The stall was as green as a lime left to

grow mold in a fridge drawer. It was

cold, not warm.

“Hello?” I said against it.

What I heard was . . . a hiss. The

hissing wasn’t her breathing. I knew it

was only the old radiators against the far

wall, the spit of the steam heat.

I tried to push the stall door again, but

it held in place. I bent down, but no feet

poked out below.

I climbed the toilet in the neighboring

stall and balanced up on the point of one

toe, bracing myself against the shared

wall, to dangle over. No one was hiding

inside, though the toilet looked stopped

up with paper. I assumed the stall was

only locked because the toilet was out of

order.

The last bell rang, meaning class had

started already, and I should have been

in my chair getting ready to discourse on

Shakespeare. I hopped off the toilet and

grabbed the backpack I’d left on the

sink. I was almost at the exit when I

heard the voice again. Heard it

distinctly. Heard it in my ears and heard

its echo through my bones.

Lauren, wait.

I did.
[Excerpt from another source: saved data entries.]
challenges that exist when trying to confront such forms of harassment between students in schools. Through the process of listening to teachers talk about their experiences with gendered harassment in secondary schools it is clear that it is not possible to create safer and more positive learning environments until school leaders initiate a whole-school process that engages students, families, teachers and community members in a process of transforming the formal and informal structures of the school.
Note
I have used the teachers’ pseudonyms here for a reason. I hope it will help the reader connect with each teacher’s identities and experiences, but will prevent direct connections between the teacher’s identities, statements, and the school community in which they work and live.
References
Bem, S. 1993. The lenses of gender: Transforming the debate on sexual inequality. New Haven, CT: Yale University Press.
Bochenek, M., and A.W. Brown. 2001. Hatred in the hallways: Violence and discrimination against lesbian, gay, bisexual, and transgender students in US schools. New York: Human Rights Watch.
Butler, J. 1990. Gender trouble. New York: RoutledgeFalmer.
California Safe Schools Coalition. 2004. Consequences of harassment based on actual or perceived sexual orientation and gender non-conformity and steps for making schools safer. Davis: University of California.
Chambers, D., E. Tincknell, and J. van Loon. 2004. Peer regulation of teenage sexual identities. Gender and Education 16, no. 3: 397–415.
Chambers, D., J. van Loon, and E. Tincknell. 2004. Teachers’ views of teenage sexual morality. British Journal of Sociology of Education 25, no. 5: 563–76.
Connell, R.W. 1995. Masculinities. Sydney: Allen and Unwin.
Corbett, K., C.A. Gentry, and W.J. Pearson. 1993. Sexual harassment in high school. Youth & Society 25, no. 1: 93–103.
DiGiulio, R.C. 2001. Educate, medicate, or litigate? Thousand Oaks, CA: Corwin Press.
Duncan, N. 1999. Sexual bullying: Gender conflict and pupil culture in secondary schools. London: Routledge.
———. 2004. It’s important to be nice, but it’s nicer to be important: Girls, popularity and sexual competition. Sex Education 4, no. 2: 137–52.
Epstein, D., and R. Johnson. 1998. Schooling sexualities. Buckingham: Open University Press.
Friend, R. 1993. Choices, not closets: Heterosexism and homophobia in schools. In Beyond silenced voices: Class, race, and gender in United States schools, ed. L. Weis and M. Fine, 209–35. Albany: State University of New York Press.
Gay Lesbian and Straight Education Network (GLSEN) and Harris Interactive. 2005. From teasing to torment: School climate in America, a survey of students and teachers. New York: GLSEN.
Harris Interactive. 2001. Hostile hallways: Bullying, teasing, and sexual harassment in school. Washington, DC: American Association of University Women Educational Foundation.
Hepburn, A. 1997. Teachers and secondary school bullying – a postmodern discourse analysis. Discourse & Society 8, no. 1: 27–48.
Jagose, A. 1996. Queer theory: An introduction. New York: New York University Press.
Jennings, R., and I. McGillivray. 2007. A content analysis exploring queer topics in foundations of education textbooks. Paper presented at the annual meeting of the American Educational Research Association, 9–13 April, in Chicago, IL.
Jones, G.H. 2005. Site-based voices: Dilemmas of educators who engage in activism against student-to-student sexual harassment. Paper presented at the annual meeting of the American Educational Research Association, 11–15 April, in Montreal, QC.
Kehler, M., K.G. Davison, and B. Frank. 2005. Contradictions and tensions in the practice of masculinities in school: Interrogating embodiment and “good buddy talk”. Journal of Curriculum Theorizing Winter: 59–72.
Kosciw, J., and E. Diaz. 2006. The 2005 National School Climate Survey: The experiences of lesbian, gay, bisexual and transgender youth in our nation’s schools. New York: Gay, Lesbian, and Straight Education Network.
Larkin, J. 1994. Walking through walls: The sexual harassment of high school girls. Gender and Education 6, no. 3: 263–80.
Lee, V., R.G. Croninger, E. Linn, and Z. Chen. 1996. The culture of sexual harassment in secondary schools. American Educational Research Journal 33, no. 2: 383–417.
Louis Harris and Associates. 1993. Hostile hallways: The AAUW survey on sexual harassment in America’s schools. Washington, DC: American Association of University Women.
The bell stopped ringing. Again

I found myself edging closer to the third

stall from the right.

“Natalie?” I said softly. “Is that you?”

It was then that she knocked in

response. Her knuckles rapped from the

inside of the stall in quick succession.

Even though I’d willed it to happen, it

startled me. I jumped backward and

almost took out a sink.

She was in that stall—or something

was. An entity without visible feet was

trying to communicate with me. To let

me know she didn’t mean to do . . .

whatever it was she did.

I could sense her inside, willing me

closer. I didn’t speak, and she didn’t

speak, and when I took two steps in her

direction, a foot could be seen dropping

down, finding floor. A scuffed snow

boot, once pale blue but dirtied and

streaked with soot. A second boot

followed, more blackened than the first.